**** Supplied records ****

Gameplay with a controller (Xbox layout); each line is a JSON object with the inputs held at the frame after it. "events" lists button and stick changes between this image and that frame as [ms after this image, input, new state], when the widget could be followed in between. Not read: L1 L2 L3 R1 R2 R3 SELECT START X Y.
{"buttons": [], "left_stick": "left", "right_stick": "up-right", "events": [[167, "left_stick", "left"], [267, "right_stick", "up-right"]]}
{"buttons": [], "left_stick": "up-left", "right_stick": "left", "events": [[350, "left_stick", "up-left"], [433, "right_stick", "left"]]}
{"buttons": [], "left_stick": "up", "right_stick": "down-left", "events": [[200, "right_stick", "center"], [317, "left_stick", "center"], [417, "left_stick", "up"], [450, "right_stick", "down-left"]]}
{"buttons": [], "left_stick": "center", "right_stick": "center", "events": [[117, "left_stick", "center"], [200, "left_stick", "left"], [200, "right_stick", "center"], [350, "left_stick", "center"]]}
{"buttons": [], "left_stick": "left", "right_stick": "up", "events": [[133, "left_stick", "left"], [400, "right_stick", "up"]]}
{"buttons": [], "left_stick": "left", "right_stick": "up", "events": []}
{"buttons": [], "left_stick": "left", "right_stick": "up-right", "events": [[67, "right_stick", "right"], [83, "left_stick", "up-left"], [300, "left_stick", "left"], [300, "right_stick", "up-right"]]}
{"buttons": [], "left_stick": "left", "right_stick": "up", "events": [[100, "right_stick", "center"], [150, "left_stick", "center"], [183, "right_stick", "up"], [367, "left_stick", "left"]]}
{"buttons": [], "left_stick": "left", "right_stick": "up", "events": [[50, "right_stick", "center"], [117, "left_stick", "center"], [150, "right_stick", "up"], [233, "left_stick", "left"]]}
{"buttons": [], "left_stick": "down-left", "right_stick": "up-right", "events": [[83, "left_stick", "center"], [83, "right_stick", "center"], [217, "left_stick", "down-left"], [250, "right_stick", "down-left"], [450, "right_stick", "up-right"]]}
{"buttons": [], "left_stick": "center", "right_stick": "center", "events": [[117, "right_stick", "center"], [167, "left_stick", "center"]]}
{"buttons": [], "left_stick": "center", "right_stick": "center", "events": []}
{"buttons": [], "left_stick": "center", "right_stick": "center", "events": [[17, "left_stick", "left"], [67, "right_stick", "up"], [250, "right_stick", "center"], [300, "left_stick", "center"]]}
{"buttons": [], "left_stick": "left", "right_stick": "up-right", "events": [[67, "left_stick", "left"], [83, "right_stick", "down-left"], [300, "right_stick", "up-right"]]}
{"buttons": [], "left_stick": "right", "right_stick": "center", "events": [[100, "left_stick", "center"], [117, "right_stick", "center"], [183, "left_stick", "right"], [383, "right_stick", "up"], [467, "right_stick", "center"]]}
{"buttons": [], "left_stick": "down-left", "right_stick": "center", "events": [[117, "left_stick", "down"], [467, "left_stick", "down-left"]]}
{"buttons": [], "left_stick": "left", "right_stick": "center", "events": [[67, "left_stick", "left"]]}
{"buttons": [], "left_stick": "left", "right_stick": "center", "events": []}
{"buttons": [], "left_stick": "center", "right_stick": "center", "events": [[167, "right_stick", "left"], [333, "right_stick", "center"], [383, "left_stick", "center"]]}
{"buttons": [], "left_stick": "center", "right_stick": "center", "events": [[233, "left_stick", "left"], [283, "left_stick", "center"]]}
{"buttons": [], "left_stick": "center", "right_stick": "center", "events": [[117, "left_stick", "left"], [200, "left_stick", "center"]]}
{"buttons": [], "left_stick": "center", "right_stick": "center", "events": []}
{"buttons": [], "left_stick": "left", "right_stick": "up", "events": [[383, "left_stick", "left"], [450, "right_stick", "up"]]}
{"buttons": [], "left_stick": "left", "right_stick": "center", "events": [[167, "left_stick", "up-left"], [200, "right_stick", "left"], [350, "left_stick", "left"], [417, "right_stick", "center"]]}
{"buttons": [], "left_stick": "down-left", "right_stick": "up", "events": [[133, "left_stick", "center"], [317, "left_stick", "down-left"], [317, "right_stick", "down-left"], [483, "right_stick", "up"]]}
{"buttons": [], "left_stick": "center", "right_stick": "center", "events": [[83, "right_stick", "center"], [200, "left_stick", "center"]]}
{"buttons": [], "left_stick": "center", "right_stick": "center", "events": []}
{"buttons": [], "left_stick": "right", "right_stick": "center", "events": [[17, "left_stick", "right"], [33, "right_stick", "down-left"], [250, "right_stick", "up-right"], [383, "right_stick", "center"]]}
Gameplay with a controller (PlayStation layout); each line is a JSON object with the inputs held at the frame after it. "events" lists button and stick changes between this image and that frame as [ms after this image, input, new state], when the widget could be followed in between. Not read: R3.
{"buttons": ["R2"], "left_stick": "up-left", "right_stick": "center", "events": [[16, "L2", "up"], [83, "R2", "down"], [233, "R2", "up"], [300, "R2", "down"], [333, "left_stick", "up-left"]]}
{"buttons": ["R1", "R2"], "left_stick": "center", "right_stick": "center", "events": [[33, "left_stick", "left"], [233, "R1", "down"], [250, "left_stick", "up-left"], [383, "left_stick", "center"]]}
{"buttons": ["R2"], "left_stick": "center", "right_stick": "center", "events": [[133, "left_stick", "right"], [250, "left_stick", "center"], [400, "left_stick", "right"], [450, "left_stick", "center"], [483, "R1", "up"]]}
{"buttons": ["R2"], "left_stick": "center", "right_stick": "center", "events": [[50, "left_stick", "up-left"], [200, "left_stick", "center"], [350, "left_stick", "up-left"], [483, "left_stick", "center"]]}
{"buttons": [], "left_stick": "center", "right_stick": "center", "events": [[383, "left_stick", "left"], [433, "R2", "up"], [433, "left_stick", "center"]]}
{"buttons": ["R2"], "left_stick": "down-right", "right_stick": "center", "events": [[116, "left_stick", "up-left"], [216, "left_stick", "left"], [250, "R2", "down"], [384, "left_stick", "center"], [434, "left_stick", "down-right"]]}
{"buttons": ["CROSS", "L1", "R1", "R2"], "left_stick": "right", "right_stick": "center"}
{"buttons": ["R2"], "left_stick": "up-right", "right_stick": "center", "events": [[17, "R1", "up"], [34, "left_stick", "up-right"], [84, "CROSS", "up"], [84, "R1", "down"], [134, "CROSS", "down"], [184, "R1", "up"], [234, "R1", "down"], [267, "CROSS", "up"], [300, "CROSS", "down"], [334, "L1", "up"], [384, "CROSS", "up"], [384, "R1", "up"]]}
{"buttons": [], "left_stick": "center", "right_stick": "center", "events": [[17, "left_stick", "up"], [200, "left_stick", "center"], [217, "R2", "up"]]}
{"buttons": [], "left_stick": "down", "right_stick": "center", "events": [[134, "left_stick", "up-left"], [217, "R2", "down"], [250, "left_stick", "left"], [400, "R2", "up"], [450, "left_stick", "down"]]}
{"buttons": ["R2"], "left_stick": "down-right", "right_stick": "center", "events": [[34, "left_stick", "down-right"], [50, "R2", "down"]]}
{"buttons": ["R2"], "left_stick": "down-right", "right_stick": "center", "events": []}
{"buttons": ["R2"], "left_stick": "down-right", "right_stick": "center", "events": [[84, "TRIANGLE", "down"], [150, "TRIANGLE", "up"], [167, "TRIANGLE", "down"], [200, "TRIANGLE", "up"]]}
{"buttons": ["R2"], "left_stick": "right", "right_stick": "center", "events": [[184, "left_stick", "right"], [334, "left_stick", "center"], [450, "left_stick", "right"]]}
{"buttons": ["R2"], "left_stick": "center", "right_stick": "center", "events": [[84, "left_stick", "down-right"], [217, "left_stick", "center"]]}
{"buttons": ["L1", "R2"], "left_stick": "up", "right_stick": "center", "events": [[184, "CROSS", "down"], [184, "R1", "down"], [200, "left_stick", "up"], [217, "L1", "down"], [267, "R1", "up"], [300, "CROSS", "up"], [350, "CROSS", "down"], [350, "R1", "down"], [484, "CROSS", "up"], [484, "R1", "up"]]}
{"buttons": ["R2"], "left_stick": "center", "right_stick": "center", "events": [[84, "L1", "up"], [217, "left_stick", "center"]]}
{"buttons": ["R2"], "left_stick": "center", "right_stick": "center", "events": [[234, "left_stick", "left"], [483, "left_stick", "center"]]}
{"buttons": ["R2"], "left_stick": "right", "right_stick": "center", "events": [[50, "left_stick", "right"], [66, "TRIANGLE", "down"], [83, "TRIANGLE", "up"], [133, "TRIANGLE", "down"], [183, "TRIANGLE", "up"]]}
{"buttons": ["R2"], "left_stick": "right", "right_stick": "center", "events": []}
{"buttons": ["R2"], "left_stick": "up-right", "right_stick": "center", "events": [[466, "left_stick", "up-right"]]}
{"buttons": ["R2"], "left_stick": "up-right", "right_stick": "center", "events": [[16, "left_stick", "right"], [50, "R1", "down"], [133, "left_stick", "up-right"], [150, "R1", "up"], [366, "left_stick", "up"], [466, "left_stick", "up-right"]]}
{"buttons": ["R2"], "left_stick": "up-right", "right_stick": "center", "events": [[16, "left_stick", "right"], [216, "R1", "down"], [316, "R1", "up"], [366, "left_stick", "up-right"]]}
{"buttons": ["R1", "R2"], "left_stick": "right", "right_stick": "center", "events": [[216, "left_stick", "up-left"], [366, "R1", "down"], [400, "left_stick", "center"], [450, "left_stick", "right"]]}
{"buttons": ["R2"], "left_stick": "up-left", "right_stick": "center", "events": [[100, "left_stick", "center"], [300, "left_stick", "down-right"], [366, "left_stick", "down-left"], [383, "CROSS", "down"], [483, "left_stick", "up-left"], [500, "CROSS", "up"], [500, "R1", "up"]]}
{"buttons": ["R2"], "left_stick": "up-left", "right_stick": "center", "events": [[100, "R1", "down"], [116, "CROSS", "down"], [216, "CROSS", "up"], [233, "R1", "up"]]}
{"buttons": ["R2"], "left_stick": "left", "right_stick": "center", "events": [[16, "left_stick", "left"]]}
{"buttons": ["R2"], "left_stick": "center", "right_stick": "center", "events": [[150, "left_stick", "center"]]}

****

● **What is expected**
Run a filter over the data above and keep each line that contains the word "read".

● **Output of the task**
Gameplay with a controller (Xbox layout); each line is a JSON object with the inputs held at the frame after it. "events" lists button and stick changes between this image and that frame as [ms after this image, input, new state], when the widget could be followed in between. Not read: L1 L2 L3 R1 R2 R3 SELECT START X Y.
Gameplay with a controller (PlayStation layout); each line is a JSON object with the inputs held at the frame after it. "events" lists button and stick changes between this image and that frame as [ms after this image, input, new state], when the widget could be followed in between. Not read: R3.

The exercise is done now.